I understand why some people might want the behavior (return with inf or NaN etc in arrays rather than get an exception).
Let's ask some basic questions. Having done such an operation, how do I tell if I have any errant values in the result? For example, what can I compare x[i] to, in order to know if it is invalid? We have had several requests for full support of IEEE but nobody knows how to do it portably, as far as I know.
I resist bringing back fastumath because I wonder if it really would work portably, I don't know the answers to the simpleest questions like the above, and if it would I know that it made people reluctant to fix bugs or add new functions because they would have to do it twice. Adding a new function already requires something like five different places to fix.

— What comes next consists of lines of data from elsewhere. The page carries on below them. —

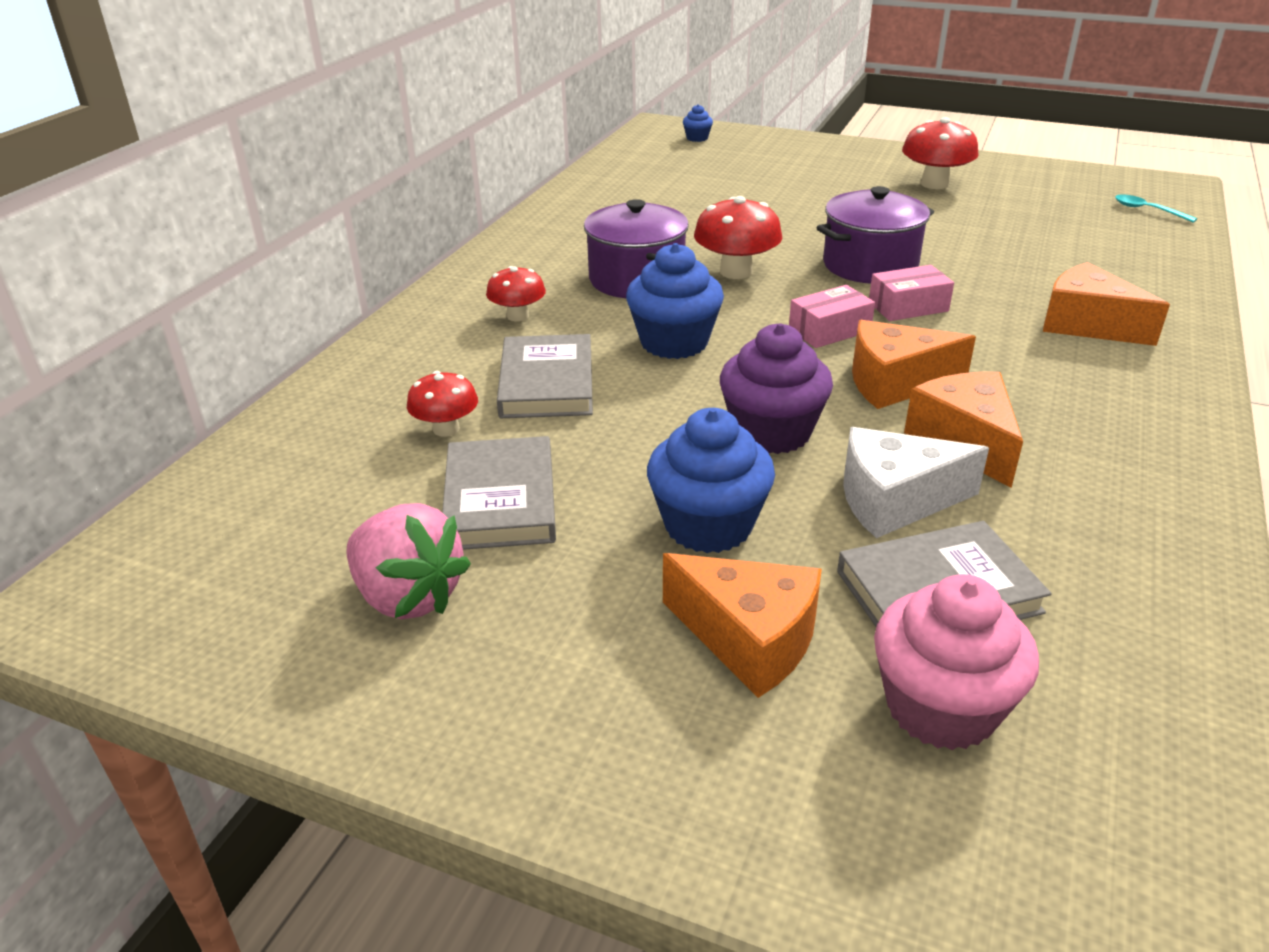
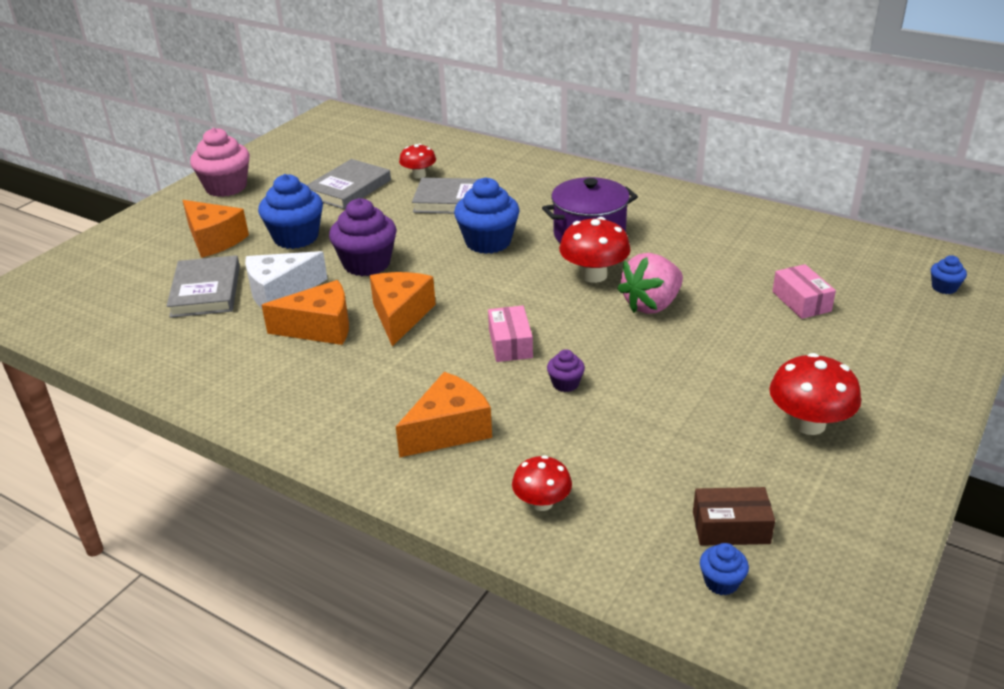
camera: 100 degrees right, 0 degrees up
pink strawberry [346,503,471,619] -> pink strawberry moved to [617,253,683,314]
grey book [442,436,556,550] -> grey book turned 60 degrees counterclockwise [307,159,391,209]
red mushroom [486,266,546,321] -> red mushroom moved to [512,455,572,511]
orange cheese [663,553,822,698] -> orange cheese turned 90 degrees counterclockwise [182,200,249,258]
pink box [789,285,875,348] -> pink box moved to [772,264,836,319]
purple pot [817,186,934,284] -> none
white cheese [843,427,989,538] -> white cheese turned 120 degrees counterclockwise [245,251,328,308]
pink cupcake [874,574,1039,750] -> pink cupcake moved to [190,128,250,197]
turquoise spoon [1115,194,1197,223] -> blue cupcake [700,543,749,595]
none -> purple cupcake [547,349,585,392]
none -> brown box [693,487,775,546]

Using optional package MA, a user *can* achieve the goal you desire. For example, if x and y are numpy arrays, and I want to divide them without possibility of error, I can do:
z = MA.masked_array(x) / MA.masked_array(y) if MA.getmask(z) is not None: print "Your operation failed in one or more components"
The masked_array constructor does not copy its argument. (MAs mix with Numerics and scalars, so one of the masked_array calls above could be omitted.)
From a Windows session:
[ 1.#INF0000e+000, 2.00000000e+000, 1.50000000e+000, 1.33333333e+000,]
[-- ,2.0 ,1.5 ,1.33333333333 ,]
[-- ,-- ,0.0 ,1.0 ,]
I realize this isn't exactly what you had in mind, and it is more expensive than just letting it rip, but it is reliable and portable. With the infs and Nans, I'm not sure what you can do with the answer other than print it. It does place the burden on the programmer to distinguish cases where he wants to survive a divide by zero from those where he does not, but in my mind that is a good thing.